WORK REQUEST:
Copy every entry below exactly, and keep out the pictures.
(SUPPLIED RECORDS)
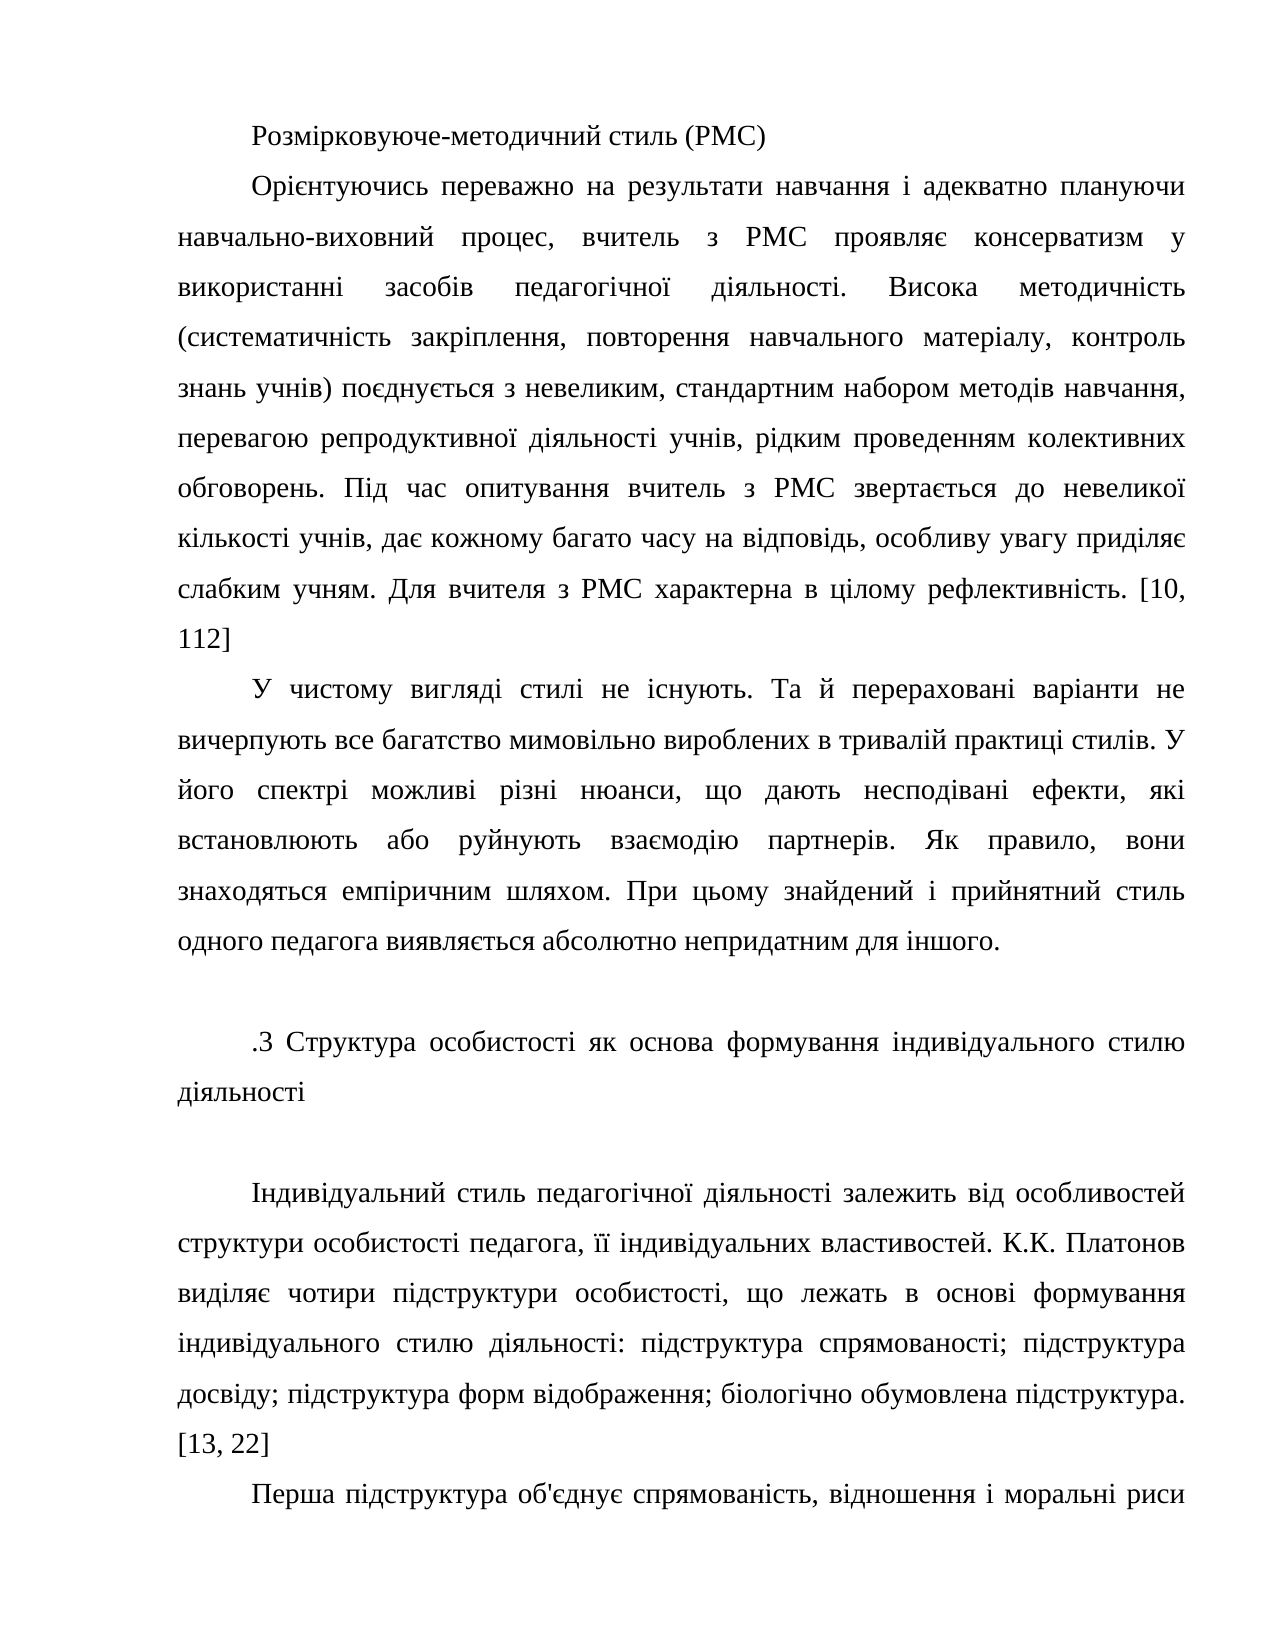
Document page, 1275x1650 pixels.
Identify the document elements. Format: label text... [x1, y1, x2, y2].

text У чистому вигляді стилі не існують. Та й перераховані варіанти не вичерпують все багатство мимовільно вироблених в тривалій практиці стилів. У його спектрі можливі різні нюанси, що дають несподівані ефекти, які встановлюють або руйнують взаємодію партнерів. Як правило, вони знаходяться емпіричним шляхом. При цьому знайдений і прийнятний стиль одного педагога виявляється абсолютно непридатним для іншого. [177, 672, 1186, 957]
text Розмірковуюче-методичний стиль (РМС) [177, 118, 1186, 152]
text Орієнтуючись переважно на результати навчання і адекватно плануючи навчально-виховний процес, вчитель з РМС проявляє консерватизм у використанні засобів педагогічної діяльності. Висока методичність (систематичність закріплення, повторення навчального матеріалу, контроль знань учнів) поєднується з невеликим, стандартним набором методів навчання, перевагою репродуктивної діяльності учнів, рідким проведенням колективних обговорень. Під час опитування вчитель з РМС звертається до невеликої кількості учнів, дає кожному багато часу на відповідь, особливу увагу приділяє слабким учням. Для вчителя з РМС характерна в цілому рефлективність. [10, 112] [177, 168, 1186, 655]
text Індивідуальний стиль педагогічної діяльності залежить від особливостей структури особистості педагога, її індивідуальних властивостей. К.К. Платонов виділяє чотири підструктури особистості, що лежать в основі формування індивідуального стилю діяльності: підструктура спрямованості; підструктура досвіду; підструктура форм відображення; біологічно обумовлена підструктура. [13, 22] [177, 1175, 1186, 1460]
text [177, 1477, 1186, 1510]
text .3 Структура особистості як основа формування індивідуального стилю діяльності [177, 1024, 1186, 1108]
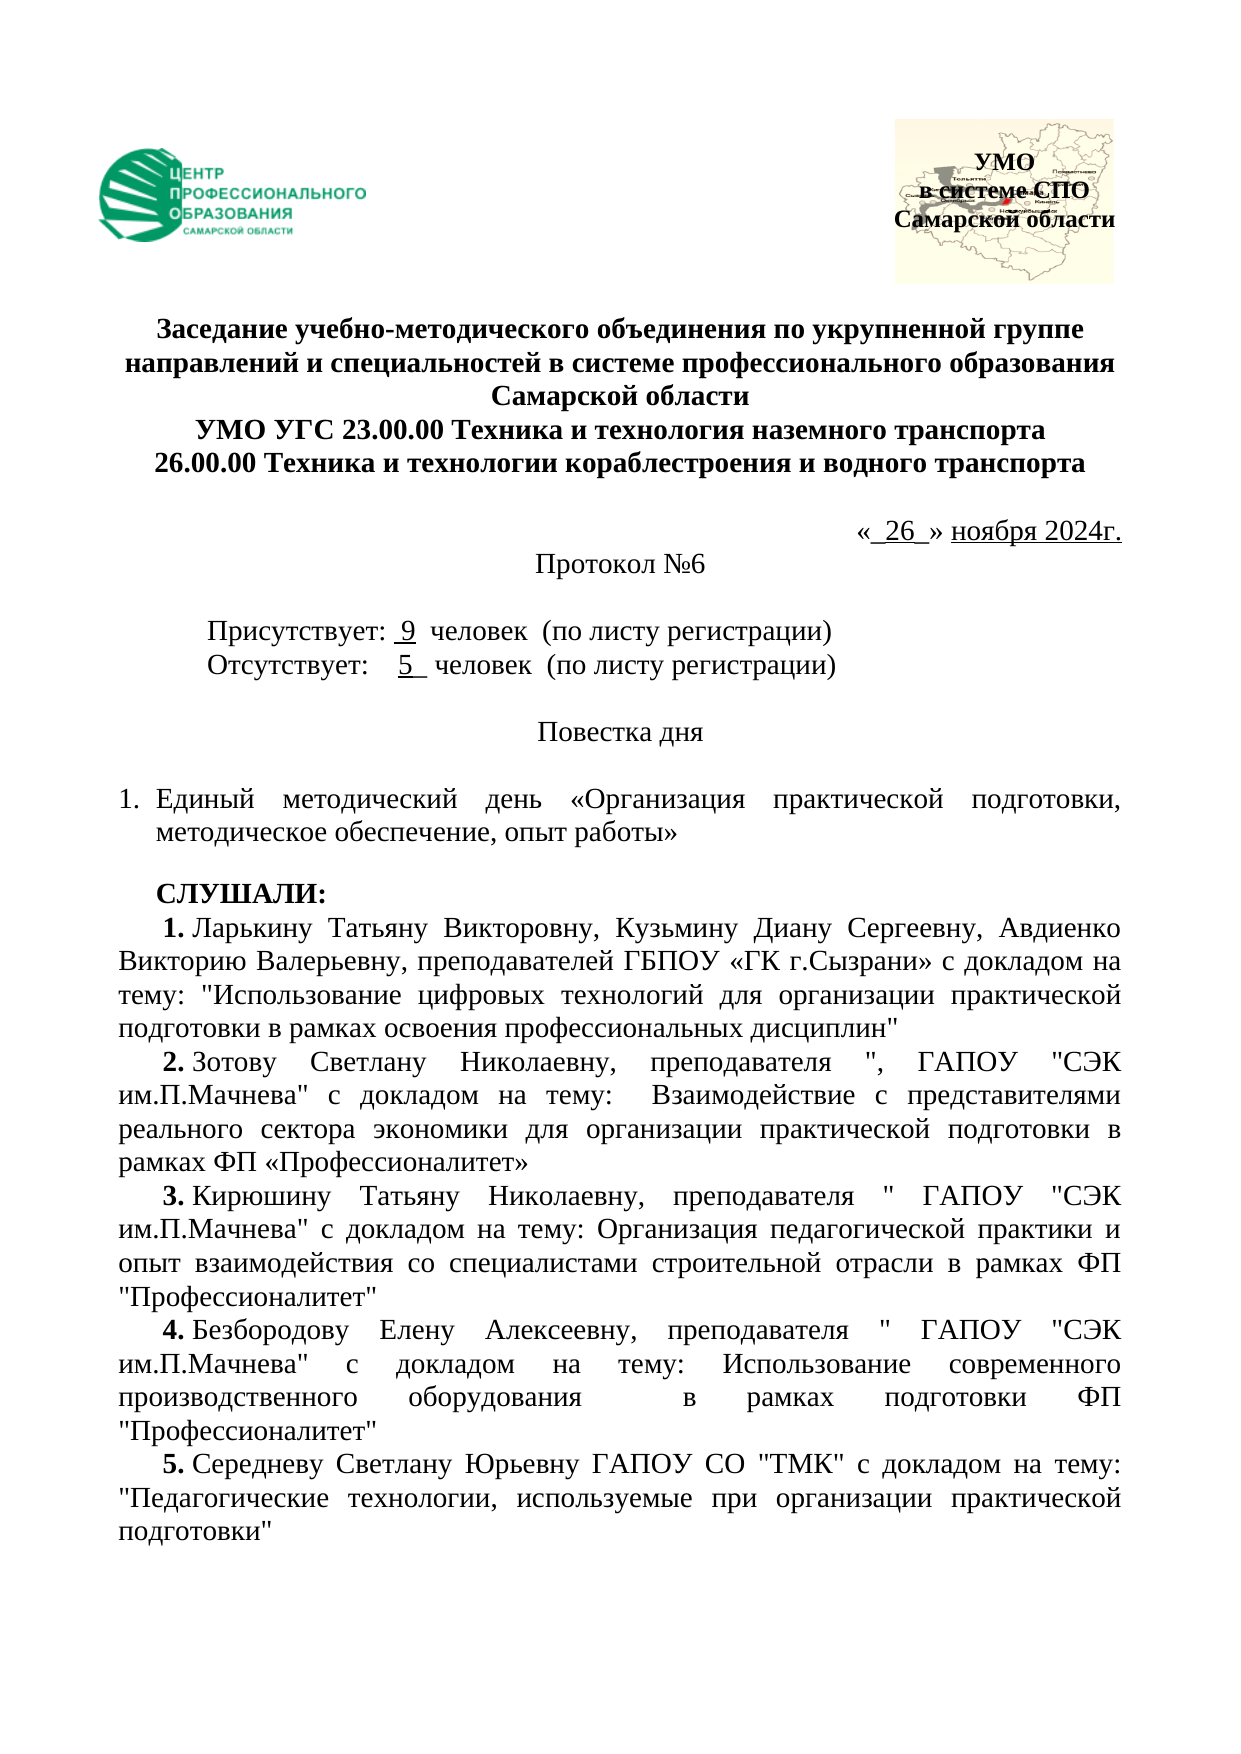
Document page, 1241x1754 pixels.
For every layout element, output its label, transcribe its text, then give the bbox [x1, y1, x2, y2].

text в системе СПО [366, 176, 1122, 204]
text Повестка дня [118, 714, 1122, 747]
text Заседание учебно-методического объединения по укрупненной группе направлений и специальностей в системе профессионального образования Самарской области [118, 311, 1122, 412]
subtitle Зотову Светлану Николаевну, преподавателя ", ГАПОУ "СЭК им.П.Мачнева" с докладом на тему: Взаимодействие с представителями реального сектора экономики для организации практической подготовки в рамках ФП «Профессионалитет» [118, 1044, 1122, 1178]
picture [894, 233, 1114, 284]
picture [98, 148, 366, 242]
subtitle Безбородову Елену Алексеевну, преподавателя " ГАПОУ "СЭК им.П.Мачнева" с докладом на тему: Использование современного производственного оборудования в рамках подготовки ФП "Профессионалитет" [118, 1312, 1122, 1446]
text Протокол №6 [118, 546, 1122, 580]
list Середневу Светлану Юрьевну ГАПОУ СО "ТМК" с докладом на тему: "Педагогические технологии, используемые при организации практической подготовки" [118, 1446, 1122, 1547]
list Отсутствует: 5_ человек (по листу регистрации) [118, 647, 1122, 680]
list Присутствует: 9 человек (по листу регистрации) [118, 613, 1122, 647]
text УМО [118, 147, 1122, 176]
text УМО УГС 23.00.00 Техника и технология наземного транспорта [118, 412, 1122, 446]
list Ларькину Татьяну Викторовну, Кузьмину Диану Сергеевну, Авдиенко Викторию Валерьевну, преподавателей ГБПОУ «ГК г.Сызрани» с докладом на тему: "Использование цифровых технологий для организации практической подготовки в рамках освоения профессиональных дисциплин" [118, 910, 1122, 1044]
text «_26_» ноября 2024г. [118, 513, 1122, 546]
list Единый методический день «Организация практической подготовки, методическое обеспечение, опыт работы» [118, 781, 1122, 848]
subtitle Кирюшину Татьяну Николаевну, преподавателя " ГАПОУ "СЭК им.П.Мачнева" с докладом на тему: Организация педагогической практики и опыт взаимодействия со специалистами строительной отрасли в рамках ФП "Профессионалитет" [118, 1178, 1122, 1312]
text СЛУШАЛИ: [118, 876, 1122, 910]
text Самарской области [366, 204, 1122, 233]
text 26.00.00 Техника и технологии кораблестроения и водного транспорта [118, 446, 1122, 479]
picture [894, 119, 1114, 147]
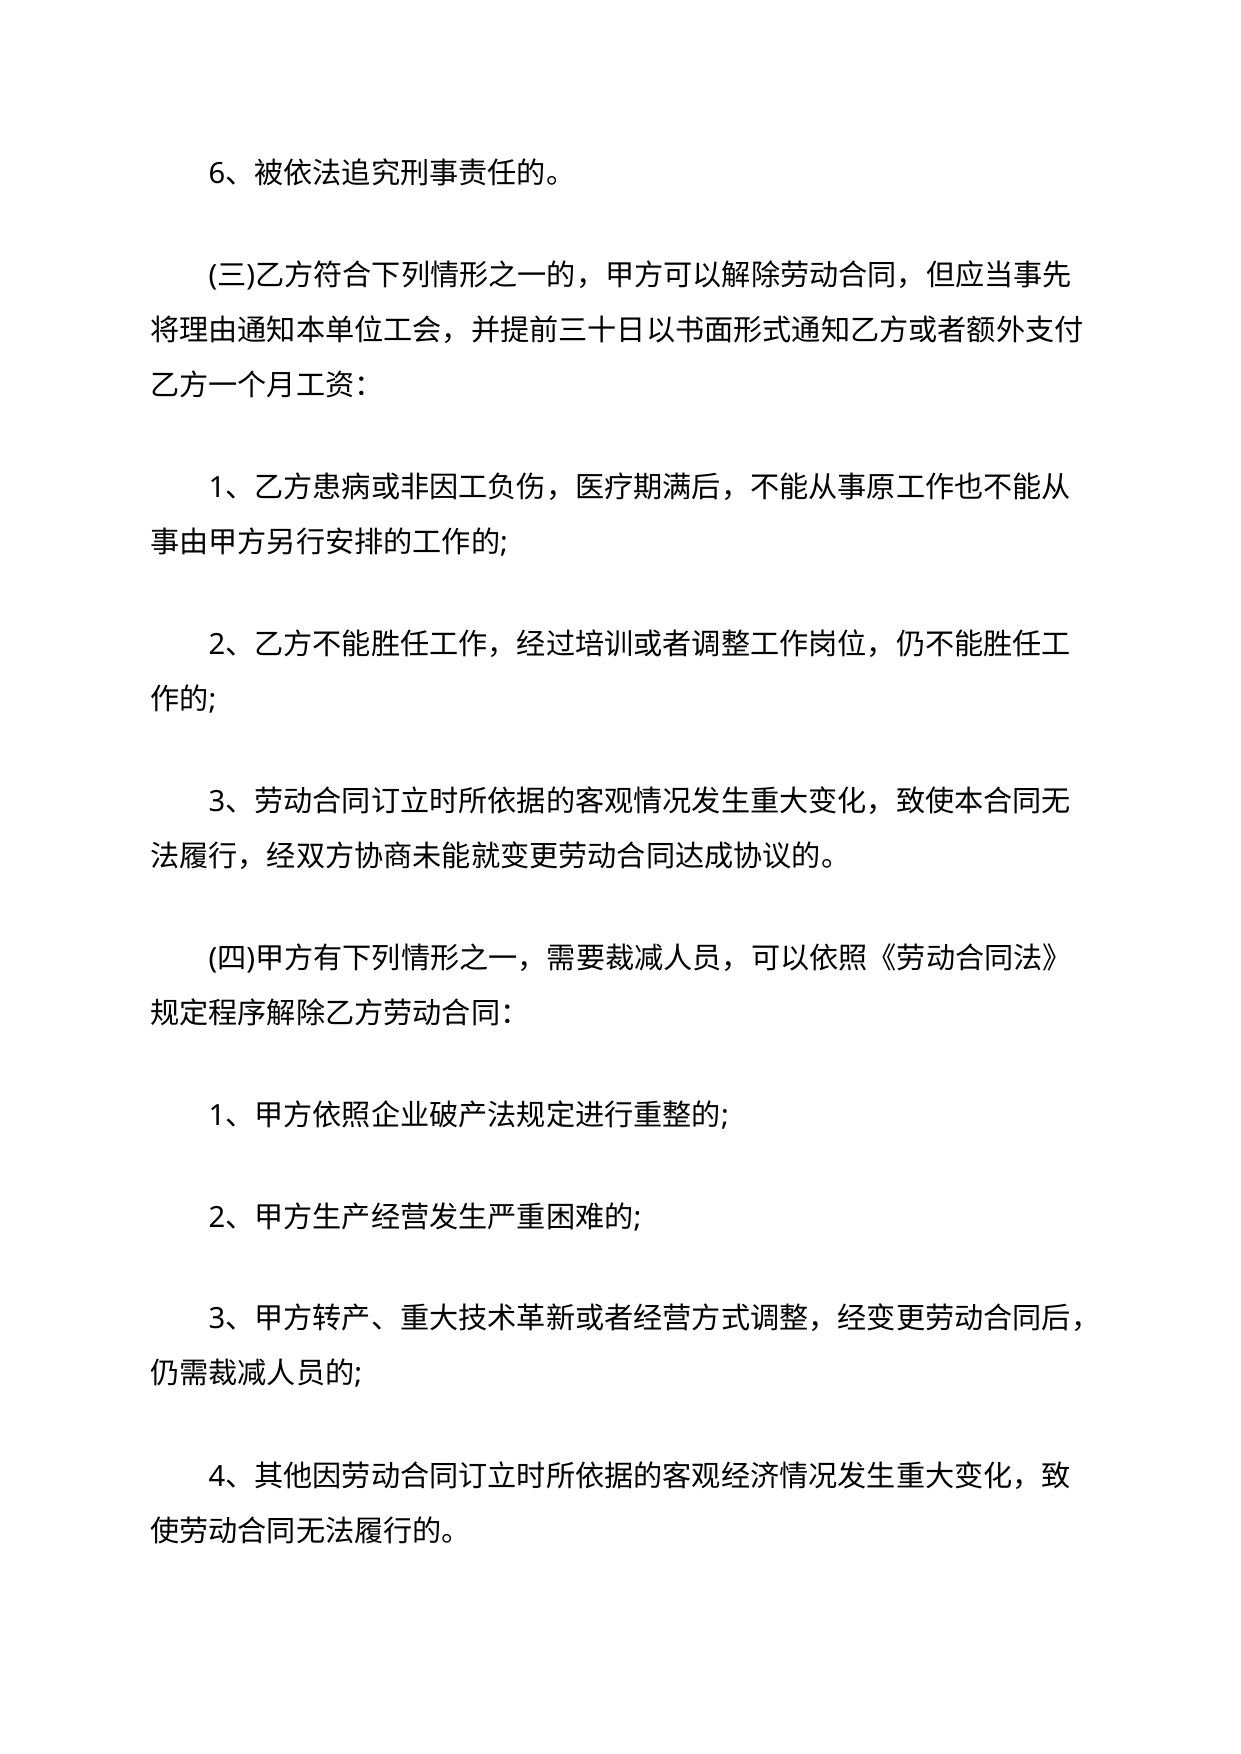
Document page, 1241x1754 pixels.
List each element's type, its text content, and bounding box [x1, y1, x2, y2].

text 2、甲方生产经营发生严重困难的; [150, 1193, 1090, 1236]
text 1、甲方依照企业破产法规定进行重整的; [150, 1091, 1090, 1133]
text 6、被依法追究刑事责任的。 [150, 150, 1090, 192]
text 1、乙方患病或非因工负伤，医疗期满后，不能从事原工作也不能从事由甲方另行安排的工作的; [150, 464, 1090, 561]
text 3、劳动合同订立时所依据的客观情况发生重大变化，致使本合同无法履行，经双方协商未能就变更劳动合同达成协议的。 [150, 778, 1090, 875]
text (三)乙方符合下列情形之一的，甲方可以解除劳动合同，但应当事先将理由通知本单位工会，并提前三十日以书面形式通知乙方或者额外支付乙方一个月工资： [150, 252, 1090, 404]
text 3、甲方转产、重大技术革新或者经营方式调整，经变更劳动合同后，仍需裁减人员的; [150, 1295, 1090, 1392]
text (四)甲方有下列情形之一，需要裁减人员，可以依照《劳动合同法》规定程序解除乙方劳动合同： [150, 934, 1090, 1032]
text 2、乙方不能胜任工作，经过培训或者调整工作岗位，仍不能胜任工作的; [150, 621, 1090, 718]
text 4、其他因劳动合同订立时所依据的客观经济情况发生重大变化，致使劳动合同无法履行的。 [150, 1452, 1090, 1549]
(End SUPPLIED RECORDS)
WRITTEN RESPONSE:
Document page, 1275x1650 pixels.
Identify the document elements. Format: label text... [x1, y1, x2, y2].

text У чистому вигляді стилі не існують. Та й перераховані варіанти не вичерпують все багатство мимовільно вироблених в тривалій практиці стилів. У його спектрі можливі різні нюанси, що дають несподівані ефекти, які встановлюють або руйнують взаємодію партнерів. Як правило, вони знаходяться емпіричним шляхом. При цьому знайдений і прийнятний стиль одного педагога виявляється абсолютно непридатним для іншого. [177, 672, 1186, 957]
text Розмірковуюче-методичний стиль (РМС) [177, 118, 1186, 152]
text Орієнтуючись переважно на результати навчання і адекватно плануючи навчально-виховний процес, вчитель з РМС проявляє консерватизм у використанні засобів педагогічної діяльності. Висока методичність (систематичність закріплення, повторення навчального матеріалу, контроль знань учнів) поєднується з невеликим, стандартним набором методів навчання, перевагою репродуктивної діяльності учнів, рідким проведенням колективних обговорень. Під час опитування вчитель з РМС звертається до невеликої кількості учнів, дає кожному багато часу на відповідь, особливу увагу приділяє слабким учням. Для вчителя з РМС характерна в цілому рефлективність. [10, 112] [177, 168, 1186, 655]
text Індивідуальний стиль педагогічної діяльності залежить від особливостей структури особистості педагога, її індивідуальних властивостей. К.К. Платонов виділяє чотири підструктури особистості, що лежать в основі формування індивідуального стилю діяльності: підструктура спрямованості; підструктура досвіду; підструктура форм відображення; біологічно обумовлена підструктура. [13, 22] [177, 1175, 1186, 1460]
text [177, 1477, 1186, 1510]
text .3 Структура особистості як основа формування індивідуального стилю діяльності [177, 1024, 1186, 1108]
Document page, 1241x1754 pixels.
For every layout element, output its label, transcribe its text, then give the bbox [x1, y1, x2, y2].

text в системе СПО [366, 176, 1122, 204]
text Повестка дня [118, 714, 1122, 747]
text Заседание учебно-методического объединения по укрупненной группе направлений и специальностей в системе профессионального образования Самарской области [118, 311, 1122, 412]
subtitle Зотову Светлану Николаевну, преподавателя ", ГАПОУ "СЭК им.П.Мачнева" с докладом на тему: Взаимодействие с представителями реального сектора экономики для организации практической подготовки в рамках ФП «Профессионалитет» [118, 1044, 1122, 1178]
picture [894, 233, 1114, 284]
picture [98, 148, 366, 242]
subtitle Безбородову Елену Алексеевну, преподавателя " ГАПОУ "СЭК им.П.Мачнева" с докладом на тему: Использование современного производственного оборудования в рамках подготовки ФП "Профессионалитет" [118, 1312, 1122, 1446]
text Протокол №6 [118, 546, 1122, 580]
list Середневу Светлану Юрьевну ГАПОУ СО "ТМК" с докладом на тему: "Педагогические технологии, используемые при организации практической подготовки" [118, 1446, 1122, 1547]
list Отсутствует: 5_ человек (по листу регистрации) [118, 647, 1122, 680]
list Присутствует: 9 человек (по листу регистрации) [118, 613, 1122, 647]
text УМО [118, 147, 1122, 176]
text УМО УГС 23.00.00 Техника и технология наземного транспорта [118, 412, 1122, 446]
list Ларькину Татьяну Викторовну, Кузьмину Диану Сергеевну, Авдиенко Викторию Валерьевну, преподавателей ГБПОУ «ГК г.Сызрани» с докладом на тему: "Использование цифровых технологий для организации практической подготовки в рамках освоения профессиональных дисциплин" [118, 910, 1122, 1044]
text «_26_» ноября 2024г. [118, 513, 1122, 546]
list Единый методический день «Организация практической подготовки, методическое обеспечение, опыт работы» [118, 781, 1122, 848]
subtitle Кирюшину Татьяну Николаевну, преподавателя " ГАПОУ "СЭК им.П.Мачнева" с докладом на тему: Организация педагогической практики и опыт взаимодействия со специалистами строительной отрасли в рамках ФП "Профессионалитет" [118, 1178, 1122, 1312]
text СЛУШАЛИ: [118, 876, 1122, 910]
text Самарской области [366, 204, 1122, 233]
text 26.00.00 Техника и технологии кораблестроения и водного транспорта [118, 446, 1122, 479]
picture [894, 119, 1114, 147]
Document page, 1241x1754 pixels.
List each element's type, its text content, and bounding box [x1, y1, x2, y2].

text 2、甲方生产经营发生严重困难的; [150, 1193, 1090, 1236]
text 1、甲方依照企业破产法规定进行重整的; [150, 1091, 1090, 1133]
text 6、被依法追究刑事责任的。 [150, 150, 1090, 192]
text 1、乙方患病或非因工负伤，医疗期满后，不能从事原工作也不能从事由甲方另行安排的工作的; [150, 464, 1090, 561]
text 3、劳动合同订立时所依据的客观情况发生重大变化，致使本合同无法履行，经双方协商未能就变更劳动合同达成协议的。 [150, 778, 1090, 875]
text (三)乙方符合下列情形之一的，甲方可以解除劳动合同，但应当事先将理由通知本单位工会，并提前三十日以书面形式通知乙方或者额外支付乙方一个月工资： [150, 252, 1090, 404]
text 3、甲方转产、重大技术革新或者经营方式调整，经变更劳动合同后，仍需裁减人员的; [150, 1295, 1090, 1392]
text (四)甲方有下列情形之一，需要裁减人员，可以依照《劳动合同法》规定程序解除乙方劳动合同： [150, 934, 1090, 1032]
text 2、乙方不能胜任工作，经过培训或者调整工作岗位，仍不能胜任工作的; [150, 621, 1090, 718]
text 4、其他因劳动合同订立时所依据的客观经济情况发生重大变化，致使劳动合同无法履行的。 [150, 1452, 1090, 1549]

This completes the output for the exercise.